WORK ITEM.
Rewrite the lines in the data below from the line with "## 입출력 예 설명" up to and including the line with "[[Lv.0] 두 수의", swapping "return" for "output" and leaving everything else unchanged.

RECORDS.
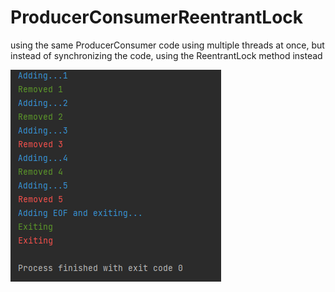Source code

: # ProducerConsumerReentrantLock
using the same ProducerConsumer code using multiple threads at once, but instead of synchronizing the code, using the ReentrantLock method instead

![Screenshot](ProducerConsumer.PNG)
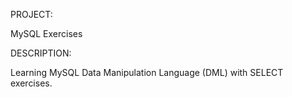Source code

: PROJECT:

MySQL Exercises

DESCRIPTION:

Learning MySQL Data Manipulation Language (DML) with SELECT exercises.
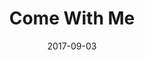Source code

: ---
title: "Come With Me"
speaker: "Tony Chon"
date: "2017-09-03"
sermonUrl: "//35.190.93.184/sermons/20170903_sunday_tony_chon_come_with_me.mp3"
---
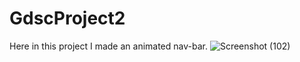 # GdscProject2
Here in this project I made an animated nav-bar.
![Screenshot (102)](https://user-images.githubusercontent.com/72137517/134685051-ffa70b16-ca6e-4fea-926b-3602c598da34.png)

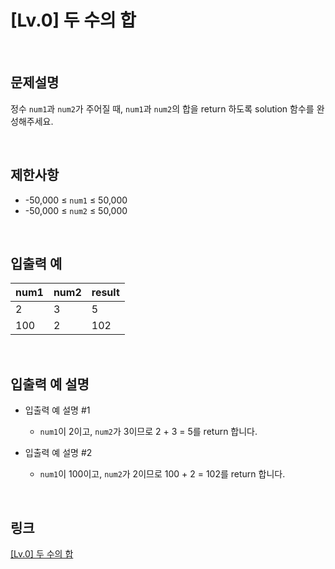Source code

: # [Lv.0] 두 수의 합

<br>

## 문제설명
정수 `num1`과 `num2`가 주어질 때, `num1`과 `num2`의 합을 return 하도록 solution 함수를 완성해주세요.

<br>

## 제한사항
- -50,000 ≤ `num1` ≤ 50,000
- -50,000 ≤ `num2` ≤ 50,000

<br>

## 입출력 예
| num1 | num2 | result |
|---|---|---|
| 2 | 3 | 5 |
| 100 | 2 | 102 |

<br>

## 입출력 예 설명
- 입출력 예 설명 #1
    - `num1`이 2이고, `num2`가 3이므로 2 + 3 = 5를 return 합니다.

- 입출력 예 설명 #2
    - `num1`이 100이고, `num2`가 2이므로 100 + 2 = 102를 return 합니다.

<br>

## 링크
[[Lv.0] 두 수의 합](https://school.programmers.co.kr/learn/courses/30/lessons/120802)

==

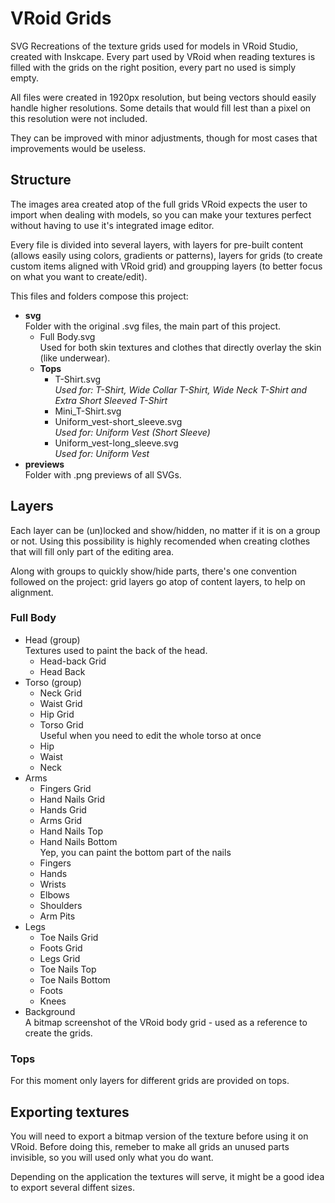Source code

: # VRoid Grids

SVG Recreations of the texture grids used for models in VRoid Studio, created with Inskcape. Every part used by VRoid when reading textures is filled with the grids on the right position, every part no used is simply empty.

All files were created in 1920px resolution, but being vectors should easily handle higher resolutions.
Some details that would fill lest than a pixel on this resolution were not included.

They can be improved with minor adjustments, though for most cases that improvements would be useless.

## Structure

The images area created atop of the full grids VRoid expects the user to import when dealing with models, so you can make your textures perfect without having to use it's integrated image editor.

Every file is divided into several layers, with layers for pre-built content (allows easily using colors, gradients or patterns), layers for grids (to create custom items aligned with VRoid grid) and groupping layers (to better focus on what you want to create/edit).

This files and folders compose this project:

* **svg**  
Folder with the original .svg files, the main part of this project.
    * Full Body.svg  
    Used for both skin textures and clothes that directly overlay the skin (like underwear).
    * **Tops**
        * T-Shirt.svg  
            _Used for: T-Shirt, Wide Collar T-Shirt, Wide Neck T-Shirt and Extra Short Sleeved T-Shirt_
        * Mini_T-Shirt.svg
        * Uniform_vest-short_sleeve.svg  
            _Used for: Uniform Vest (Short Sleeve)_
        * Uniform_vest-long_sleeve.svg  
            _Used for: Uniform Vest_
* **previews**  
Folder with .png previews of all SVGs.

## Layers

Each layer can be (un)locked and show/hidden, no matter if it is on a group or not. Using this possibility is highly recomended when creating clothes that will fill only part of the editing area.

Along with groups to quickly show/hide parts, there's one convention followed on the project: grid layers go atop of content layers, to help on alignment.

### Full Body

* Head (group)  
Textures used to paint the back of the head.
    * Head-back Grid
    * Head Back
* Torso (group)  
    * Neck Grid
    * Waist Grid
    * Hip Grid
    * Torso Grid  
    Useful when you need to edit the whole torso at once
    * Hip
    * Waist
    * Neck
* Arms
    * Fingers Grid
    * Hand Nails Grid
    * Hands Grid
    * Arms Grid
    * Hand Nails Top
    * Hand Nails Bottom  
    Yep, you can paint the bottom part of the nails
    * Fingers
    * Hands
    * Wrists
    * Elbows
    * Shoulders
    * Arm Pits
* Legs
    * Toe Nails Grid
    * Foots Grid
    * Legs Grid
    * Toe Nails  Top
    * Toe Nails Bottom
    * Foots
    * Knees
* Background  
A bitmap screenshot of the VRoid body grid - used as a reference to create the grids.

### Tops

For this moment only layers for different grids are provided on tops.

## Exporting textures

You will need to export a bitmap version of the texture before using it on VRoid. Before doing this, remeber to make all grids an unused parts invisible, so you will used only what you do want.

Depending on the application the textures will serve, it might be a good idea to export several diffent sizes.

---

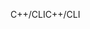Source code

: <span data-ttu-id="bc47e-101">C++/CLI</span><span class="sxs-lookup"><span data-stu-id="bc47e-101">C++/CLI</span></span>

RESULT OF THE EXERCISE.
## 입출력 예 설명
- 입출력 예 설명 #1
    - `num1`이 2이고, `num2`가 3이므로 2 + 3 = 5를 output 합니다.

- 입출력 예 설명 #2
    - `num1`이 100이고, `num2`가 2이므로 100 + 2 = 102를 output 합니다.

<br>

## 링크
[[Lv.0] 두 수의 합](https://school.programmers.co.kr/learn/courses/30/lessons/120802)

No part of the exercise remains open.